Summary judgment is a procedural stage of a civil case in which one or both parties seek to persuade the judge that either some aspect of the case or the entire case does not warrant a trial. Employers usually seek to persuade the judge that the facts about the case are not materially disputed by the employee, and that based on those settled facts the employer did not violate the law. Consequently, the employee's case should be dismissed without trial. If the employer succeeds at summary judgment, the case is either wholly or partially dismissed. If the case is entirely dismissed, the employee has a right to file an appeal with a higher court. If summary judgment fails, then the case will proceed to trial.

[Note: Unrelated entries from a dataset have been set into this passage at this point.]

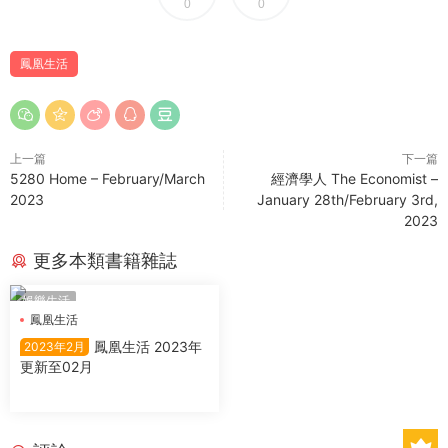
0
0
鳳凰生活
上一篇
下一篇
5280 Home – February/March
經濟學人 The Economist –
2023
January 28th/February 3rd,
2023
更多本類書籍雜誌
娛樂生活
鳳凰生活
鳳凰生活 2023年
2023年2月
更新至02月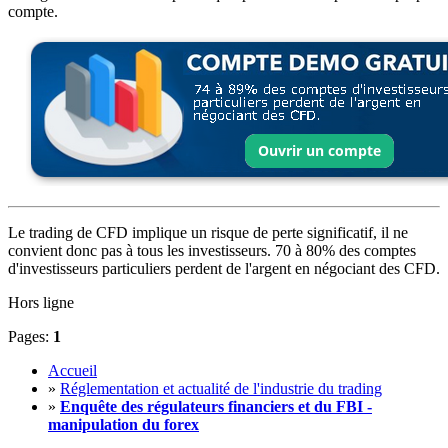
compte.
Le trading de CFD implique un risque de perte significatif, il ne
convient donc pas à tous les investisseurs. 70 à 80% des comptes
d'investisseurs particuliers perdent de l'argent en négociant des CFD.
Hors ligne
Pages:
1
Accueil
»
Réglementation et actualité de l'industrie du trading
»
Enquête des régulateurs financiers et du FBI -
manipulation du forex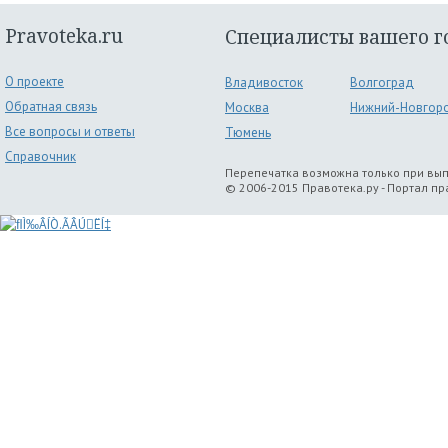
Pravoteka.ru
Специалисты вашего г
О проекте
Владивосток
Волгоград
Обратная связь
Москва
Нижний-Новгор
Все вопросы и ответы
Тюмень
Справочник
Перепечатка возможна только при вы
© 2006-2015 Правотека.ру - Портал п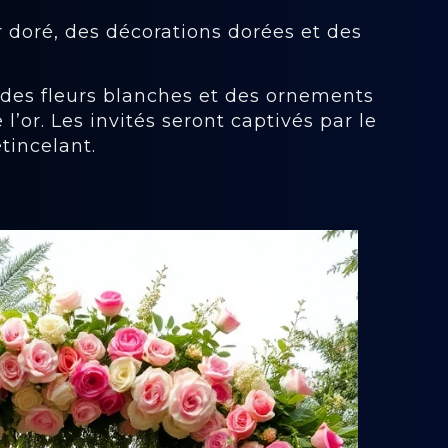
r doré, des décorations dorées et des
des fleurs blanches et des ornements
 l’or. Les invités seront captivés par le
tincelant.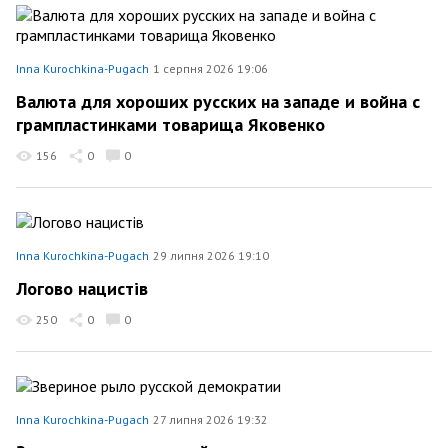
Inna Kurochkina-Pugach
1 серпня 2026 19:06
Валюта для хороших русских на западе и война с
грампластинками товарища Яковенко
156
0
0
Inna Kurochkina-Pugach
29 липня 2026 19:10
Логово нацистiв
250
0
0
Inna Kurochkina-Pugach
27 липня 2026 19:32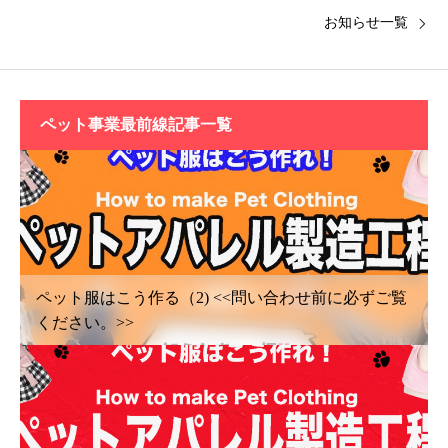
お知らせ一覧
ペット事業最前線記事一覧
ペット服はこう作る（2) <<問い合わせ前に必ずご覧
ください。>>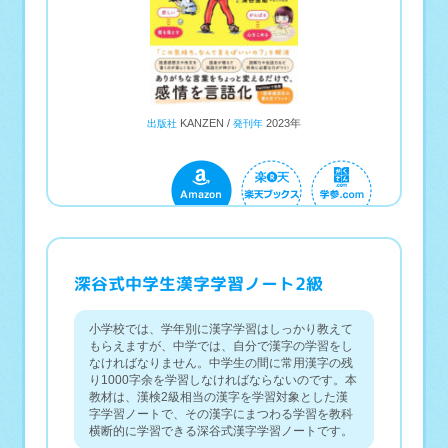
KANZEN
2023年
出版社
発刊年
深谷式中学生漢字学習ノート2級
小学校では、学年別に漢字学習はしっかり教えて
もらえますが、中学では、自分で漢字の学習をし
なければなりません。中学生の間に常用漢字の残
り1000字余を学習しなければならないのです。本
教材は、漢検2級相当の漢字を学習対象とした漢
字学習ノートで、その漢字にまつわる学習を教科
横断的に学習できる深谷式漢字学習ノートです。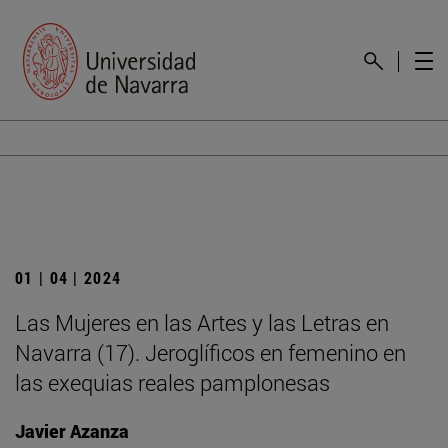
01 | 04 | 2024
Las Mujeres en las Artes y las Letras en
Navarra (17). Jeroglíficos en femenino en
las exequias reales pamplonesas
Javier Azanza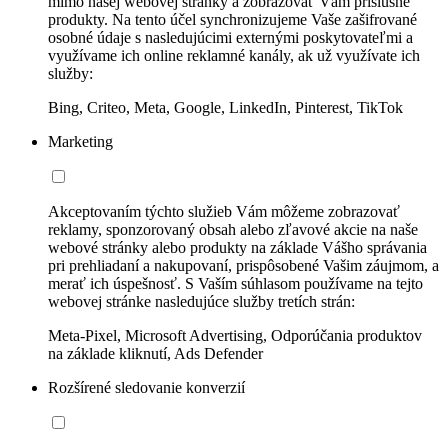
mimo našej webovej stránky a zobrazovať Vám príslušné
produkty. Na tento účel synchronizujeme Vaše zašifrované
osobné údaje s nasledujúcimi externými poskytovateľmi a
využívame ich online reklamné kanály, ak už využívate ich
služby:
Bing, Criteo, Meta, Google, LinkedIn, Pinterest, TikTok
Marketing
Akceptovaním týchto služieb Vám môžeme zobrazovať
reklamy, sponzorovaný obsah alebo zľavové akcie na naše
webové stránky alebo produkty na základe Vášho správania
pri prehliadaní a nakupovaní, prispôsobené Vašim záujmom, a
merať ich úspešnosť. S Vaším súhlasom používame na tejto
webovej stránke nasledujúce služby tretích strán:
Meta-Pixel, Microsoft Advertising, Odporúčania produktov
na základe kliknutí, Ads Defender
Rozšírené sledovanie konverzií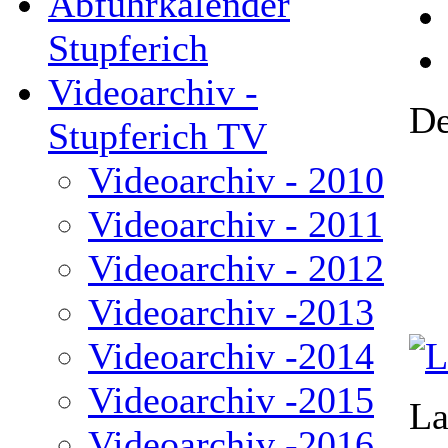
Abfuhrkalender
Stupferich
Videoarchiv -
De
Stupferich TV
Videoarchiv - 2010
Videoarchiv - 2011
Videoarchiv - 2012
Videoarchiv -2013
Videoarchiv -2014
Videoarchiv -2015
La
Videoarchiv -2016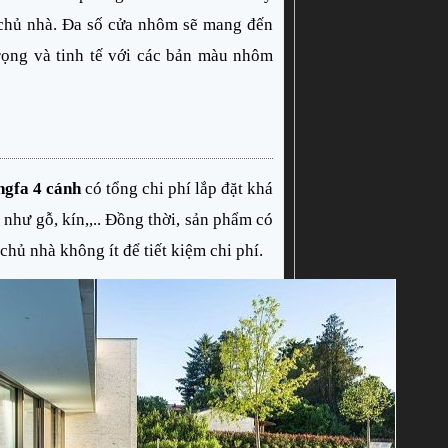
chủ nhà. Đa số cửa nhôm sẽ mang đến 
rọng và tinh tế với các bản màu nhôm 
ngfa 4 cánh
 có tổng chi phí lắp đặt khá 
 như gỗ, kín,,.. Đồng thời, sản phẩm có 
chủ nhà không ít để tiết kiệm chi phí.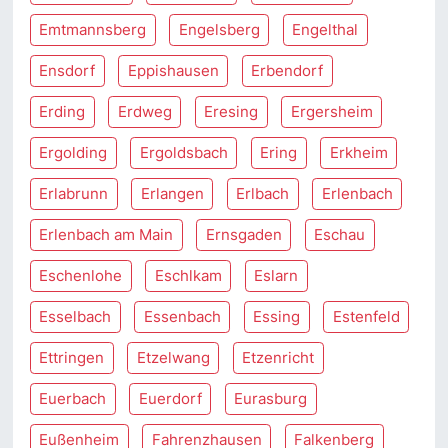
Emtmannsberg
Engelsberg
Engelthal
Ensdorf
Eppishausen
Erbendorf
Erding
Erdweg
Eresing
Ergersheim
Ergolding
Ergoldsbach
Ering
Erkheim
Erlabrunn
Erlangen
Erlbach
Erlenbach
Erlenbach am Main
Ernsgaden
Eschau
Eschenlohe
Eschlkam
Eslarn
Esselbach
Essenbach
Essing
Estenfeld
Ettringen
Etzelwang
Etzenricht
Euerbach
Euerdorf
Eurasburg
Eußenheim
Fahrenzhausen
Falkenberg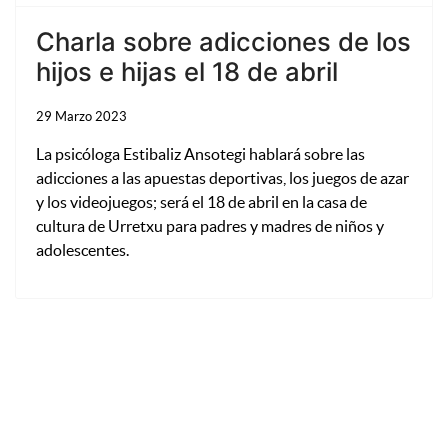
Charla sobre adicciones de los
hijos e hijas el 18 de abril
29 Marzo 2023
La psicóloga Estibaliz Ansotegi hablará sobre las
adicciones a las apuestas deportivas, los juegos de azar
y los videojuegos; será el 18 de abril en la casa de
cultura de Urretxu para padres y madres de niños y
adolescentes.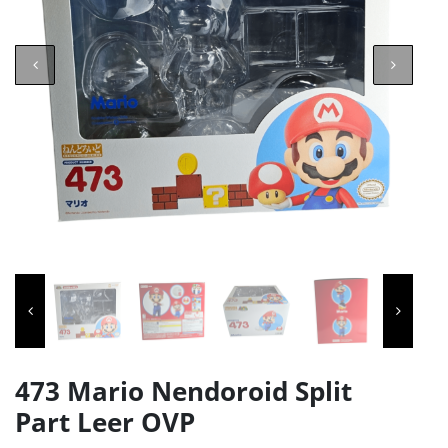
473 Mario Nendoroid Split
Part Leer OVP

The Court will set a trial date, and we will let you know of that date. Trial preparation is critical. Once a case moves to trial, the parties must begin to prepare their best factual and legal case for presentation to either a jury, or in some cases a judge. Typically, in employment litigation, juries evaluate the facts and judges make legal decisions based upon the facts found by the jury. Preparation must be tailored to the allegations made by the employee, the defenses raised by the employer, the facts developed in discovery and the applicable legal standards. In terms of what to expect the day of trial, we will first select a jury. Once a jury is selected, we will argue pretrial motions and then the jury will be sworn in. The judge will direct us (the plaintiff) to present our case. We will call you as a witness, as well as other witnesses, and present our evidence to the jury. The defense will have the opportunity to cross-examine all witnesses. At the conclusion of the plaintiff's case, the defendant has the right to call witnesses and present evidence. We will have the opportunity to cross-examine the defendant's witnesses. Once the defense rests, there is an opportunity for both plaintiff and defendant to ask the judge to enter judgment as a matter of law based on insufficient evidence. If the court grants that motion, the party that loses has a right of appeal. If the judge denies that motion, the court will review proposed jury instructions from the parties, decide which instructions are proper and then instruct the jury on the applicable legal standards. The court will then direct the jury to deliberate and return a verdict. Once a jury completes its deliberations, it renders its verdict. From there, we will figure out the logistics of finishing up your case and closing your file.